- _Activity_
How many lines in the data below contain the string "butt"? State that number only.

(Data entries)
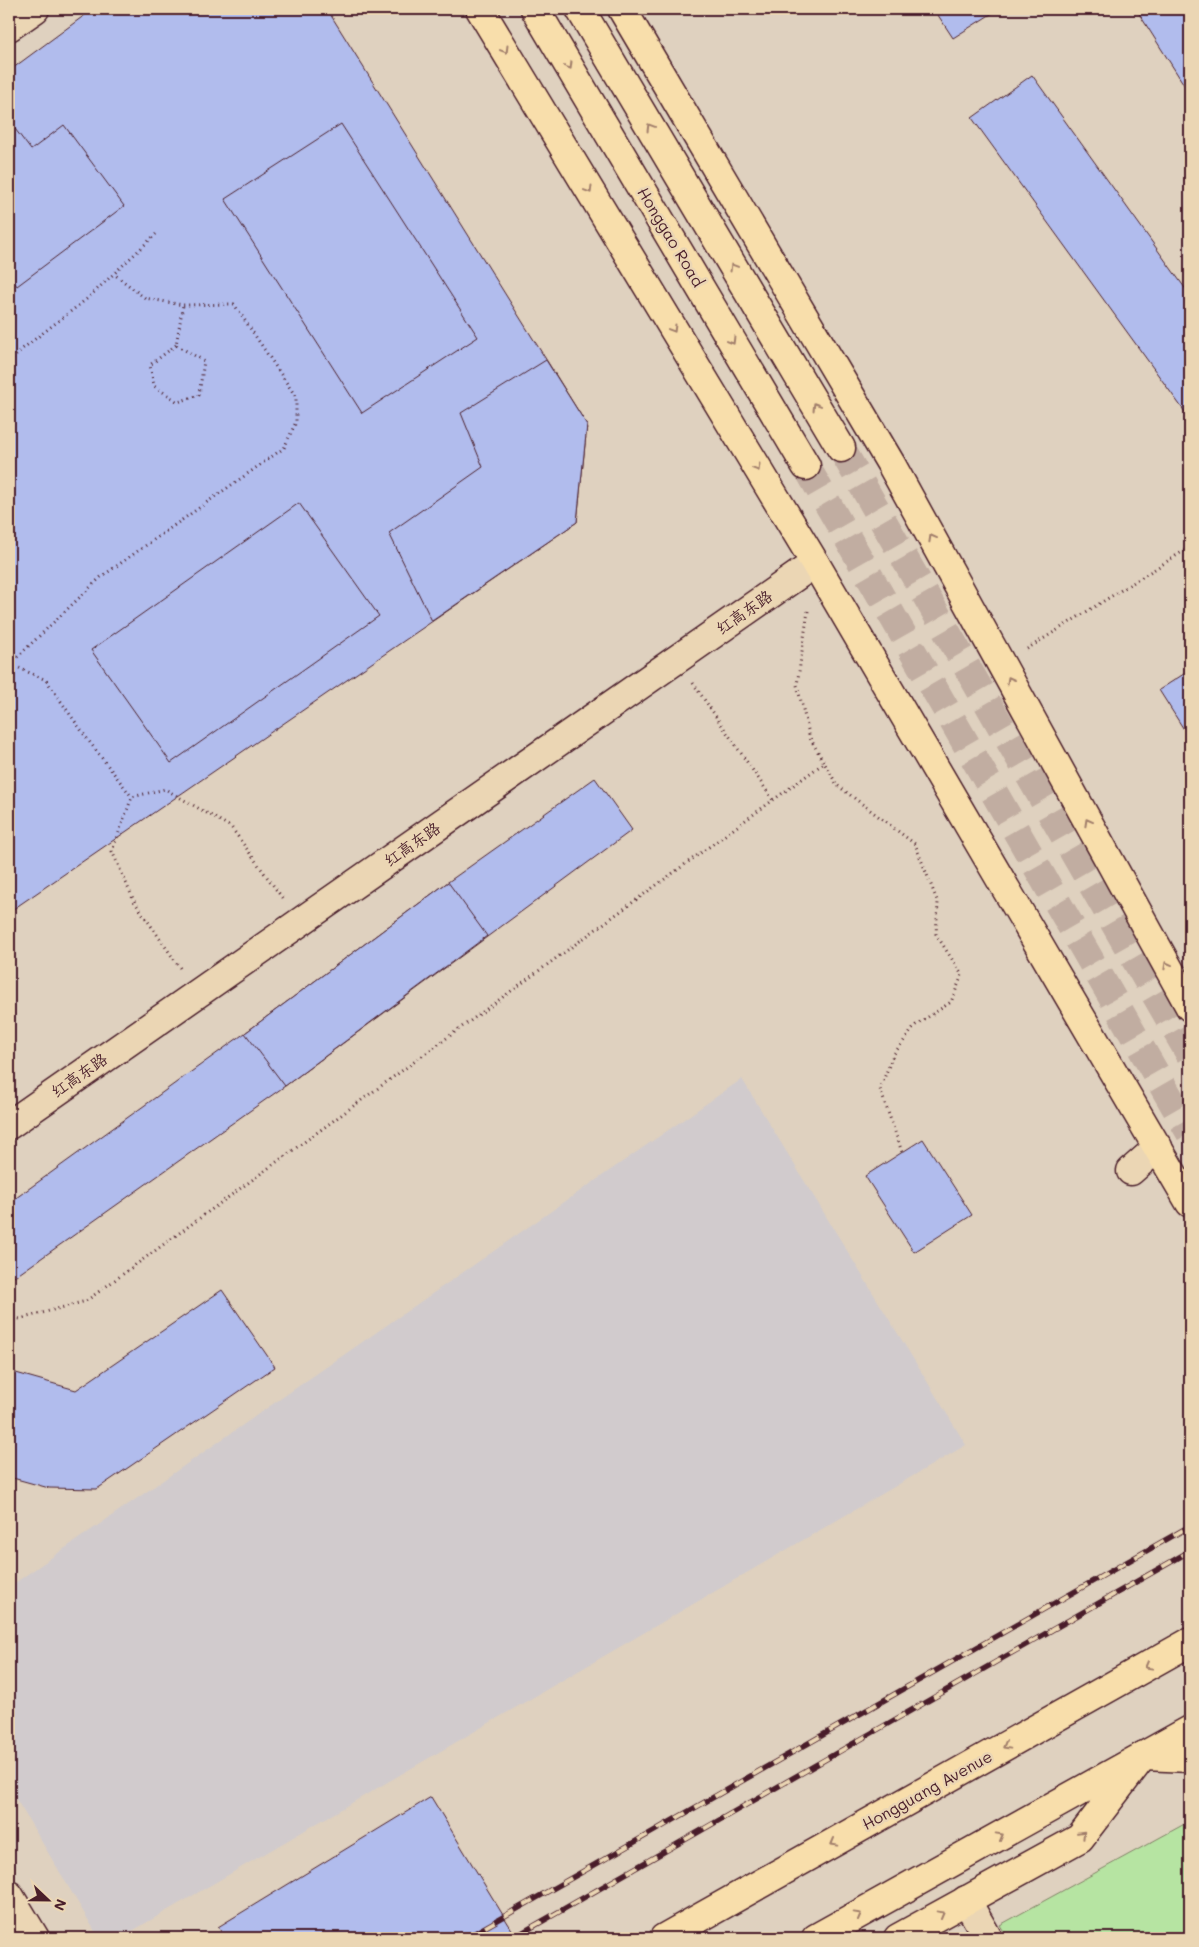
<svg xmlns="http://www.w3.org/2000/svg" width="1199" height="1947" font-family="Mali,'LXGW WenKai TC',sans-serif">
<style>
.built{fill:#d1cbcd}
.green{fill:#b6e4a2;stroke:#808266}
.building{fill:#b1bced;stroke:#4a1f2b}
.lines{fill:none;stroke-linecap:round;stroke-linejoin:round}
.major-tunnel{stroke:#c1ada1;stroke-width:28;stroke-dasharray:28 14;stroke-linecap:butt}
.minor-casing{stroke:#4a1f2b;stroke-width:31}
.major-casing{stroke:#4a1f2b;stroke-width:31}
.highway-casing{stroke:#4a1f2b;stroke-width:31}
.path{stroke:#4a1f2b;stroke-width:3;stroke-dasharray:1 4;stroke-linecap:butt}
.minor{stroke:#ebd6b4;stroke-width:28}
.major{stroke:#f8deab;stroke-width:28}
.highway{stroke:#f8deab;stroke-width:28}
.rail-casing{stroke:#4a1f2b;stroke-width:5.5}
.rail{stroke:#ebd6b4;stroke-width:4;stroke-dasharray:11;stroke-linecap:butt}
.oneway{stroke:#a17e6b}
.labels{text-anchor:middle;stroke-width:5;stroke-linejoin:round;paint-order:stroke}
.street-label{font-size:16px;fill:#4a1f2b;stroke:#ebd6b4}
</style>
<rect width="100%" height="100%" fill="#dfd1bf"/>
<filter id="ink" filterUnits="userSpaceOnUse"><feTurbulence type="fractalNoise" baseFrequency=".02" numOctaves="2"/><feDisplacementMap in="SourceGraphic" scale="10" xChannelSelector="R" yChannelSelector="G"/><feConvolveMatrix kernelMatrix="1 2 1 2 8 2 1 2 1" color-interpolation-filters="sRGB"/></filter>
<g filter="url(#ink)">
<polygon class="built" points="742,1079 966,1445 120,1938 99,1938 9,1787 9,1587"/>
<polygon class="green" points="1190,1821 1190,1938 1008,1938 1000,1925"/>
<g class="building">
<polygon points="93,9 327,9 587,425 577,522 9,912 9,71"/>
<polygon points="934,9 999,9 953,38"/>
<polygon points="1136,9 1190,9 1190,94"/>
<polygon points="1032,75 1190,295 1190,409 1185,412 972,118"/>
<polygon points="9,121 31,150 64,125 124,206 17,286 9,275"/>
<polygon points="341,124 478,337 362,413 225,199"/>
<polygon points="546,360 587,425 577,522 432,621 389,533 483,467 461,413"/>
<polygon points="299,503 379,616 171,763 91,650"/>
<polygon points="1190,670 1190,739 1159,690"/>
<polygon points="595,778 632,830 285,1086 16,1276 9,1274 9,1203 245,1033 448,882"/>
<polygon points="448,882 487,936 285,1086 245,1033"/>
<polygon points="923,1139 972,1215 914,1252 865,1176"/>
<polygon points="222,1290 275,1367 97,1489 49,1488 9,1477 9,1371 76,1390"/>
<polygon points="431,1797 517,1938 225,1938 218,1927"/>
</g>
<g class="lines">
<g class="major-tunnel">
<polyline points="841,448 1190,1055"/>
<polyline points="806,466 1190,1133"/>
</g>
<g class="minor-casing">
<g id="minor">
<polyline points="9,27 35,9"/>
<polyline points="9,1125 815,563"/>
<polyline points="1131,1171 1158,1147"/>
<polyline points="9,1895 35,1938"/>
<polyline points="966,1900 988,1938"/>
</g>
</g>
<g class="major-casing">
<g id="major">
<polyline points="480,9 815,563 1190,1203"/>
<polyline points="535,9 806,466"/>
<polyline points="580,9 841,448"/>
<polyline points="622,9 891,464 1190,1007"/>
<polyline points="898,1938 1080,1838 1143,1756"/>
</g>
</g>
<g class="highway-casing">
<g id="highway">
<polyline points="1143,1756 1190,1758"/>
<polyline points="664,1938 1190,1642"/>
<polyline points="816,1938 1190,1730"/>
</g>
</g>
<g class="path">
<polyline points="176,345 150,365 154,386 178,402 199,395 204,361 176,345 183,305"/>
<polyline points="9,363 21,350 88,298 156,234"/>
<polyline points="808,611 797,685 810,738 837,785 915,844 938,903 936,934 962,975 951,1002 916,1025 893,1055 880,1089 902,1152"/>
<polyline points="1027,649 1190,547"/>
<polyline points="10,664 101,577 284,448 296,422 296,397 234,304 183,305 145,298 114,274"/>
<polyline points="10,664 46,680 88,740 132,797"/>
<polyline points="693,683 773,800"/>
<polyline points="180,968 134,901 112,851 132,797 165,789 231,827 283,899"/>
<polyline points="9,1317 20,1319 86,1301 824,763"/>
</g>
<use href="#minor" class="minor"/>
<use href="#major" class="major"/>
<use href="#highway" class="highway"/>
<g class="rail-casing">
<g id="rail">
<polyline points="466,1938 1190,1526"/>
<polyline points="513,1938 1190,1551"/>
</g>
</g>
<use href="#rail" class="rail"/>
</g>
<defs><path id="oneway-chevron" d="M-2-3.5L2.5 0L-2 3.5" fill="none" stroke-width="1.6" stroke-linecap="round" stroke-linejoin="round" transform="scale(1.25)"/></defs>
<g class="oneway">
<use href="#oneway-chevron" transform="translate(505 50) rotate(59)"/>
<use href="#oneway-chevron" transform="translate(569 66) rotate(59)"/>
<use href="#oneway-chevron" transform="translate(650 127) rotate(-121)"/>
<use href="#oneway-chevron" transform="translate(589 190) rotate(59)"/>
<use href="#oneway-chevron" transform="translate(733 267) rotate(-121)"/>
<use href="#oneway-chevron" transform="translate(673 329) rotate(59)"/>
<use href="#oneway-chevron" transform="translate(732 341) rotate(59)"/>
<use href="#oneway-chevron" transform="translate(816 406) rotate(-121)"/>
<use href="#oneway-chevron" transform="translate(757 468) rotate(59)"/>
<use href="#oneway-chevron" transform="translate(932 538) rotate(-119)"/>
<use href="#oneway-chevron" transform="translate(1010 680) rotate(-119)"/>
<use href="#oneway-chevron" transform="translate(1088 822) rotate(-119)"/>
<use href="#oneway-chevron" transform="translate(1167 965) rotate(-119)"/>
<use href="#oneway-chevron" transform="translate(1148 1666) rotate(151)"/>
<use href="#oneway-chevron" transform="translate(1006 1746) rotate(151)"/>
<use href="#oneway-chevron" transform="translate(1082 1834) rotate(-46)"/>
<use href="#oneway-chevron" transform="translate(1000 1836) rotate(-29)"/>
<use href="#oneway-chevron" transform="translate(834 1843) rotate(151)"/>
<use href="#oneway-chevron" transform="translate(941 1914) rotate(-29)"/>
<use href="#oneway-chevron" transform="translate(858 1915) rotate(-29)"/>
</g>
</g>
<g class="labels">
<g class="street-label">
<text transform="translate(671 237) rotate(59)" y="6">Honggao Road</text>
<text transform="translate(744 612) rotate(-35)" y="6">红高东路</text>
<text transform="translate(412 844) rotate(-35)" y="6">红高东路</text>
<text transform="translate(79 1075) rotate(-35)" y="6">红高东路</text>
<text transform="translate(927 1790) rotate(-29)" y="6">Hongguang Avenue</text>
</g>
</g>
<rect width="1199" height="1947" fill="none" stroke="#ebd6b4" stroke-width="30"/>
<rect x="15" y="15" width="1169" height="1917" fill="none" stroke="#4a1f2b" stroke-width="2" filter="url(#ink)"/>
<g transform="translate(48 1900) rotate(112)" stroke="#ebd6b4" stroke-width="4" paint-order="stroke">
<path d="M0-4L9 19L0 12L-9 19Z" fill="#4a1f2b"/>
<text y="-8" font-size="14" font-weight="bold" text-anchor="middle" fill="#4a1f2b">N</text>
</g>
</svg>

- _Written reply_
3